Our assignment was to read the first couple of issues from The Doll’s House: Tales in the Sand and the eponymous The Doll’s House. KatherineMW did the recap this week.
Preludes and Nocturnes recaps here: Glyph and Patrick tackled the first four issues, I tackled the fifth, Glyph recapped six and seven. Mike Schilling recapped number eight.
It’s very difficult to discuss this book without discussing the next one (or the one ofter that, or the one after that), if you want to discuss something with a major plot point: please rot13 it. That’s a simple encryption that will allow the folks who want to avoid spoilers to avoid them and allow the people who want to argue them to argue them.
We good? We good! Everybody who has done the reading, see you after the cut!
This book is the first one of The Sandman which I read, so I’ve got a particular attachment to it.
Tales in the Sand
We open in Africa, with two men in a desert and a musing on the nature of myth. It’s a highly stereotypical Africa, but the writing and the art are spectacular nonetheless; this chapter hooked me into the story immediately. The cadence and phrasing on the first page is perfect. There’s a sense of mystery about “the tales the women tell” woven through the whole tale-telling, which is poetic but also rather male; it’s a lot harder to view women as mysterious when you are one. Still, it succeeds in making me highly curious about how the women’s version of this tale goes; nygubhtu yrff phevbhf abj, nsgre ernqvat Frnfbaf bs Zvfgf, juvpu gryyf hf ubj gur gnyr raqrq. Obviously, we can fill in the ending from what we saw in “A Hope in Hell”; but I hadn’t read that the first time I encountered this, and that actually gave the story more power by leaving it open-ended.
We are watching an initiation ritual – the telling and hearing of a story, revolving around a blue glass-shaped shard found in the desert. The telling of the story is not situated in time – it could be anytime from a few thousand to a few hundred years ago. The precise time and location are somehow immaterial. It is the ritual of it that matters.

▶ Work to complete
Pick up the Sandman recap where it ends and keep writing it.

▶ Data excerpts
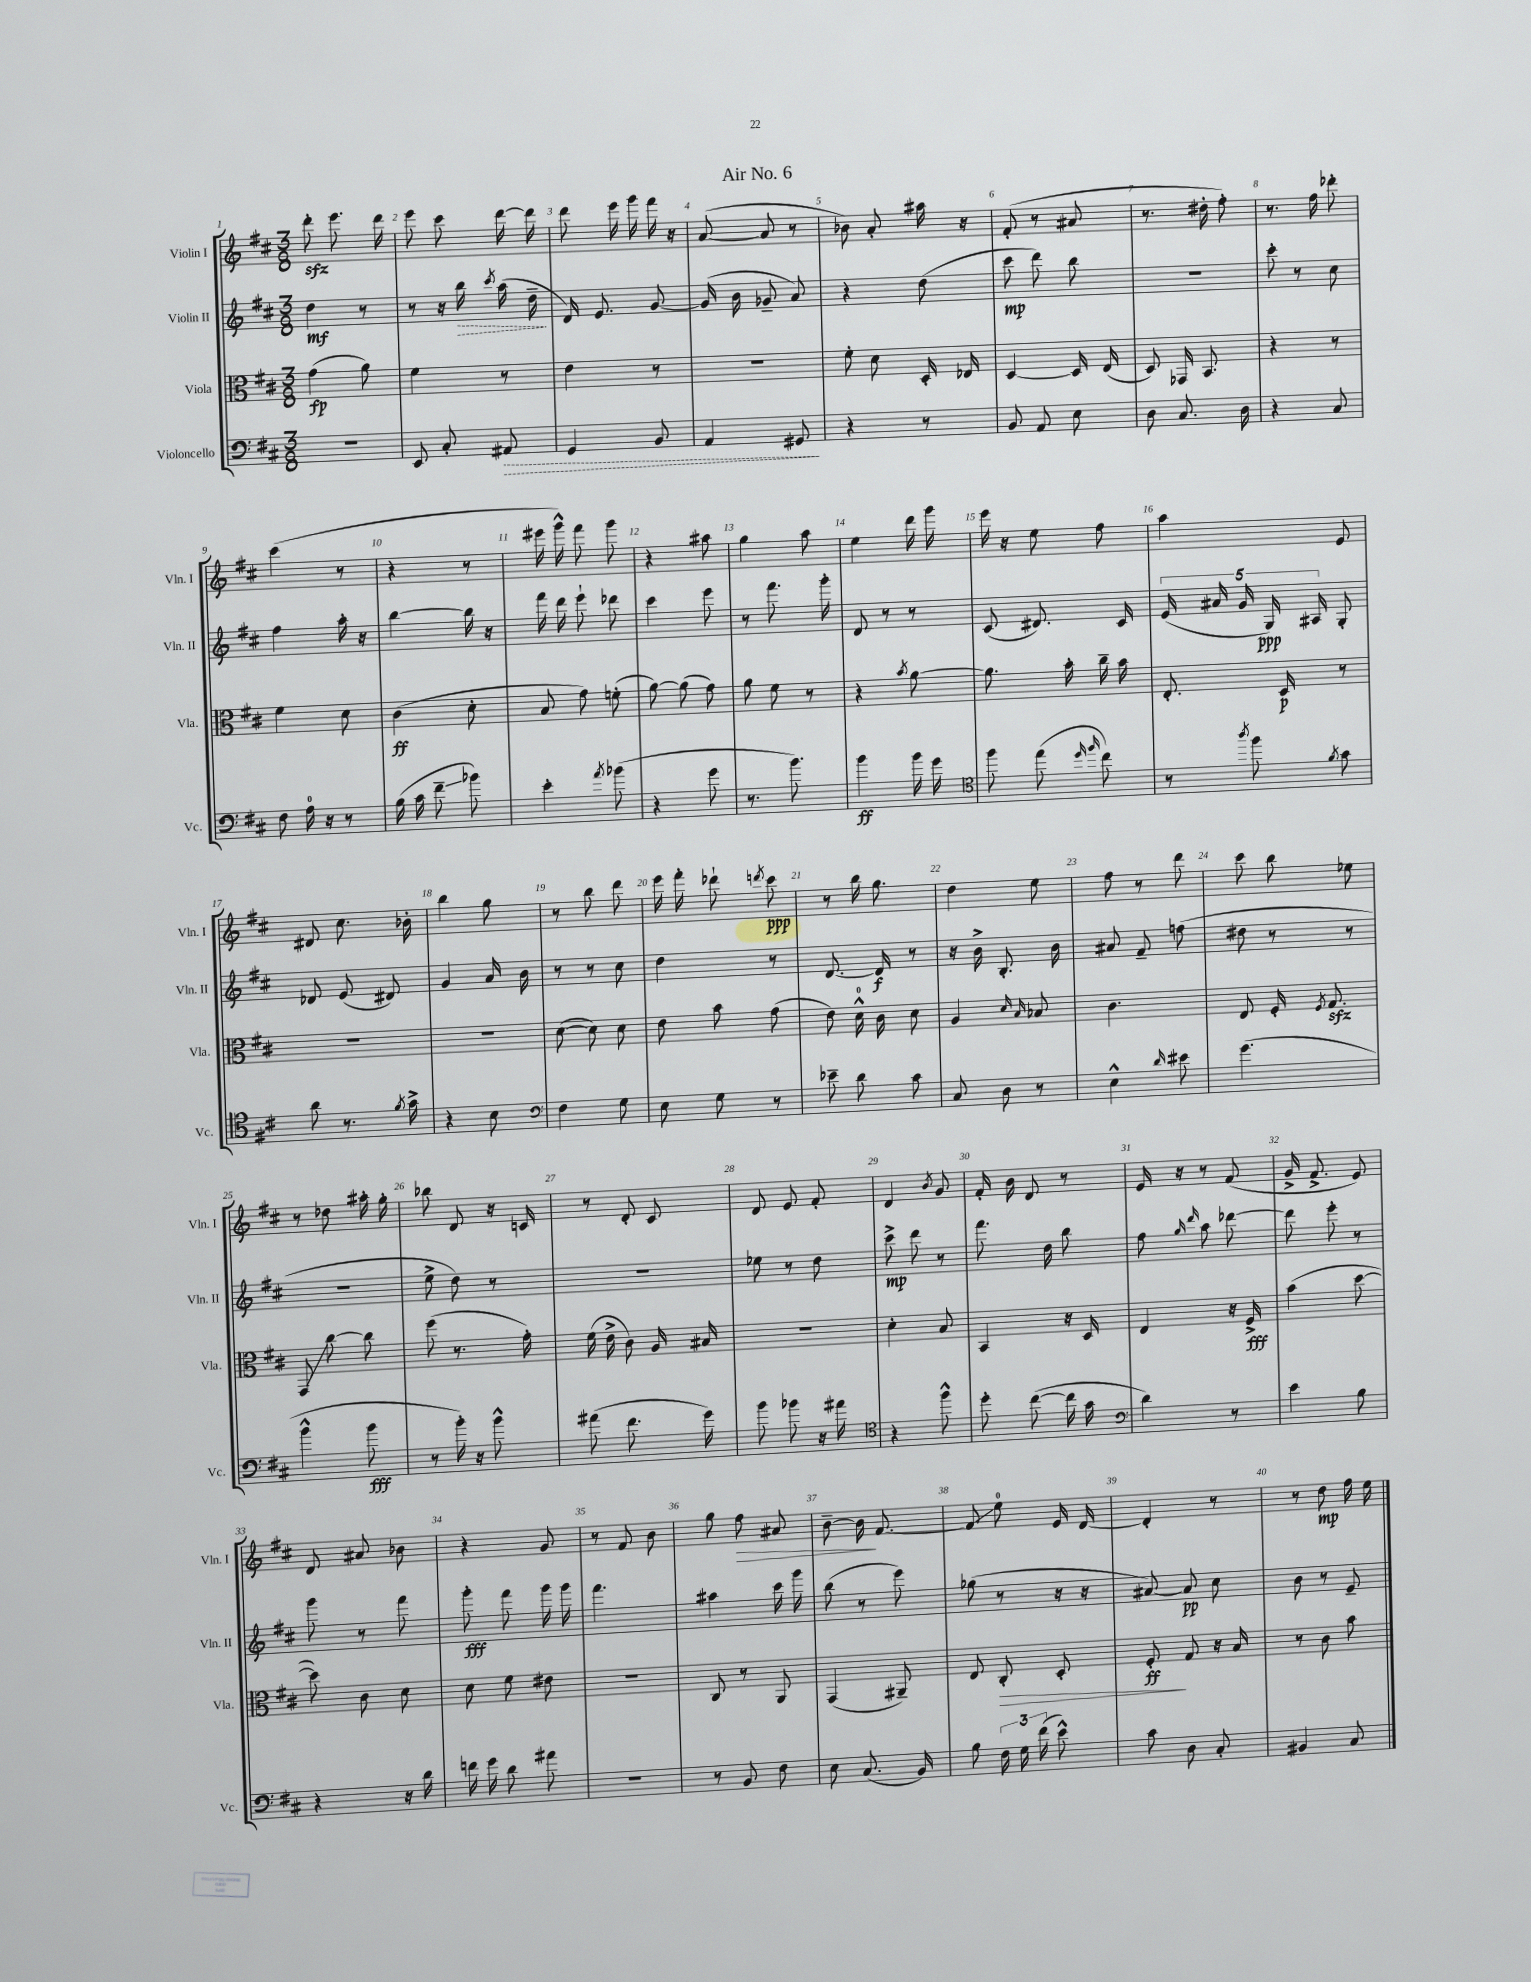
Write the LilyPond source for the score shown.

\header { title = "Air No. 6" }
<<
\new StaffGroup <<
\new Staff = "s0" \with { instrumentName = "Violin I" shortInstrumentName = "Vln. I" } {
    \clef treble \key d \major \numericTimeSignature \time 3/8
    \autoBeamOff d'''8-.\sfz e'''8. d'''16 |
    e'''8 cis'''8 d'''16~ d'''16 |
    d'''8 e'''16 g'''16 fis'''16 r16 |
    a'8~( a'8 r8 |
    bes'8) a'8-. ais''16 r16 |
    fis'8-.( r8 ais'8 |
    r8. dis''16-. fis''8-.) |
    r8. fis''16 des'''8-. |
    cis'''4( r8 |
    r4 r8 |
    eis'''16 g'''16-^) fis'''8 g'''8 |
    r4 ais''8 |
    g''4 a''8 |
    e''4 d'''16 g'''16 |
    e'''16 r16 e''8 fis''8 |
    a''4 e'8 |
    dis'8 cis''8. bes'16-. |
    b''4 g''8 |
    r8 b''8 d'''8 |
    e'''16 fis'''16-. des'''8-! \acciaccatura { d'''8 } cis'''8\ppp |
    r8 b''16 g''8. |
    d''4 e''8 |
    fis''8 r8 d'''8 |
    cis'''8 b''8 ees''8 |
    r8 des''8 ais''16-. g''16-. |
    bes''8 d'8 r16 c'16 |
    r8 d'8-. cis'8 |
    d'8 e'8 fis'8-. |
    d'4 \acciaccatura { b'8 } g'8 |
    fis'16-. b'16 d'8 r8 |
    e'16 r16 r8 fis'8( |
    g'16-> fis'8.-> e'8) |
    d'8 ais'8 bes'8 |
    r4 g'8 |
    r8 fis'8 b'8 |
    g''8 fis''8\> ais'8 |
    b'8~-- b'16\! fis'8.~ |
    fis'8\glissando e''8-0 e'16 d'16~ |
    d'4-. r8 |
    r8 d''8\mp fis''16 e''16 \bar "|." |
}
\new Staff = "s1" \with { instrumentName = "Violin II" shortInstrumentName = "Vln. II" } {
    \clef treble \key d \major \numericTimeSignature \time 3/8
    \autoBeamOff d''4\mf r8 |
    r8 r16 \once \override Hairpin.style = #'dashed-line b''16\> \acciaccatura { cis'''8 } a''16( d''16--\! |
    d'16) e'8. g'8~ |
    g'16( b'16 ges'8-- a'8) |
    r4 d''8( |
    cis'''8\mp d'''8) b''8 |
    R4. |
    cis'''8-. r8 cis''8 |
    fis''4 a''16-. r16 |
    b''4~ b''16 r16 |
    fis'''16 d'''16 e'''8-! des'''8 |
    cis'''4 e'''8 |
    r8 fis'''8. g'''16-. |
    d'8 r8 r8 |
    cis'8( dis'8.) cis'16 |
    \tuplet 5/4 { e'16( ais'16 g'16 g16\ppp) ais16 } g8-. |
    des'8 e'8( dis'8) |
    g'4 a'16 b'16 |
    r8 r8 cis''8 |
    d''4 r8 |
    d'8.~ d'16\f r8 |
    r16 b'16-> b8.-. b'16 |
    ais'8 fis'8-- f''8( |
    dis''8 r8 r8 |
    r4. |
    e''8-> d''8) r8 |
    R4. |
    ees''8 r8 d''8 |
    cis'''8->\mp d'''8 r8 |
    fis'''8. d''16 b''8 |
    fis''8 \grace { g''16 d'''16 } a''8 des'''8~ |
    des'''8 e'''8-. r8 |
    g'''8 r8 fis'''8 |
    g'''8-.\fff fis'''8 g'''16 g'''16 |
    fis'''4. |
    ais''4 cis'''16 g'''16 |
    b''8( r8 e'''8) |
    ges''8( r8 r16 r16 |
    ais'8~) ais'8\pp cis''8 |
    b'8 r8 e'8-- \bar "|." |
}
\new Staff = "s2" \with { instrumentName = "Viola" shortInstrumentName = "Vla." } {
    \clef alto \key d \major \numericTimeSignature \time 3/8
    \autoBeamOff g'4\fp( a'8) |
    fis'4 r8 |
    e'4 r8 |
    r4. |
    fis'8-. d'8 d16-. ees16 |
    d4~ d16 e16( |
    d8) ges,16 b,8. |
    r4 r8 |
    fis'4 d'8 |
    cis'4\ff( d'8-. |
    b8 g'8) f'8-.( |
    a'8~) a'8( g'8) |
    a'8 fis'8 r8 |
    r4 \acciaccatura { b'8 } a'8~ |
    a'8. b'16-. cis''16-- b'16 |
    e8.-. d16\p r8 |
    R4. |
    R4. |
    d'8~( d'8) d'8 |
    e'8 b'8 g'8( |
    e'8) d'16-0-^ cis'16 d'8 |
    a4 \grace { d'16 b16 } bes8 |
    cis'4. |
    e8 fis16-. \acciaccatura { fis8 } g8.\sfz |
    g,8\glissando cis''8~ cis''8 |
    fis''8( r8. g'16-.) |
    fis'16( e'16-> cis'8) a16 bis16 |
    R4. |
    d'4-. b8 |
    b,4 r16 d16 |
    e4 r16 fis16->\fff |
    b'4( d''8~ |
    d''8) cis'8 d'8 |
    d'8 fis'8 eis'8 |
    R4. |
    cis8 r8 a,8 |
    g,4( ais,8--) |
    e8 cis8-.\> d8-. |
    fis8-.\ff\! g8 r16 b16 |
    r8 cis'8 b'8 \bar "|." |
}
\new Staff = "s3" \with { instrumentName = "Violoncello" shortInstrumentName = "Vc." } {
    \clef bass \key d \major \numericTimeSignature \time 3/8
    \autoBeamOff R4. |
    e,8 cis8-. \once \override Hairpin.style = #'dashed-line ais,8\> |
    g,4 b,8 |
    a,4 gis,8\! |
    r4 r8 |
    b,8 a,8 e8 |
    d8 cis8. d16 |
    r4 cis8 |
    fis8 a16-0 r16 r8 |
    b16( cis'16 fis'8--\glissando bes'8) |
    e'4-. \acciaccatura { a'8 } bes'8( |
    r4 g'8 |
    r8. b'8.) |
    b'4\ff b'16 g'16 |
    \clef tenor fis''8 e''8( \grace { d''16 fis''16 } cis''8) |
    r8 \acciaccatura { a''8 } fis''8 \acciaccatura { fis'8 } g'8 |
    a'8 r8. \acciaccatura { fis'8 } g'16-> |
    r4 b8 |
    \clef bass fis4 g8 |
    e8 g8 r8 |
    ees'8-- d'8 cis'8 |
    cis8 d8 r8 |
    e4-^ \grace { d'16 } eis'8 |
    g'4.( |
    b'4-^ b'8\fff |
    r8 b'16-.) r16 b'8-^ |
    ais'8( fis'8. g'16) |
    b'8 bes'8 r16 ais'16 |
    \clef tenor r4 fis''8-^ |
    d''8-. cis''8~( cis''16 g'16 |
    \clef bass d'4) r8 |
    e'4 b8 |
    r4 r16 d'16 |
    f'16 g'16 d'8 ais'8 |
    R4. |
    r8 b,8 fis8 |
    e8 cis8.( b,16) |
    b8 \tuplet 3/2 { fis16 g16 fis'16( } e'8-^) |
    cis'8 d8 cis8-. |
    bis,4 cis8 \bar "|." |
}
>>
>>
\layout { \context { \Score \override BarNumber.break-visibility = ##(#f #t #t) barNumberVisibility = #all-bar-numbers-visible } }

▶ Output of the exercise
The story is of love, and destruction. A queen, the most beautiful woman in the world (it works here, and I do not complain, by why is a woman always the most beautiful? Men are rarely described as such – the bravest, the cleverest, the strongest, the best warrior, but not the most beautiful) rules over a city of glass, but does not marry, for there is no man worthy of her. Then she sees a strange man, and falls in love with him in one glance. From the description of his eyes – “stars in deep pools of black water” – we know his identity. He disappears, and she sends people to search for him, and enlists the King of the Birds in her search. As ever in myth, it is the least of the birds that is able to offer help – not only knowledge of the man, but a way to find him. And the weaverbird brings Nada a berry of flame, to take her to the side of her love. And into the great story is mixed a lesser one, a how-things-came-to-be story of the weaverbird.
Nada sleeps, and enters the Dreaming. We know it is the Dreaming from the reference to Cain and Abel, who we met in the previous book. And in a beautiful statement of unreality, Nada asks the place’s name from “the brother who was dead”, and he tells her what we already know. When she learns that her love is Dream of the Endless, she becomes terrified. (We also learn that in the universe of The Sandman gods exist, and are mortal unlike the Endless.) In the next sequence, where she flees him, Nada, human and mortal, shows more wisdom than Kai’ckul, though he is immortal and ageless; clearly, their age alone does not bring discernment and restraint.
The line “desire is always cruel” becomes important immediately after this prologue; the use of all caps in the narrative text disguises that we are talking about an entity, not merely a concept.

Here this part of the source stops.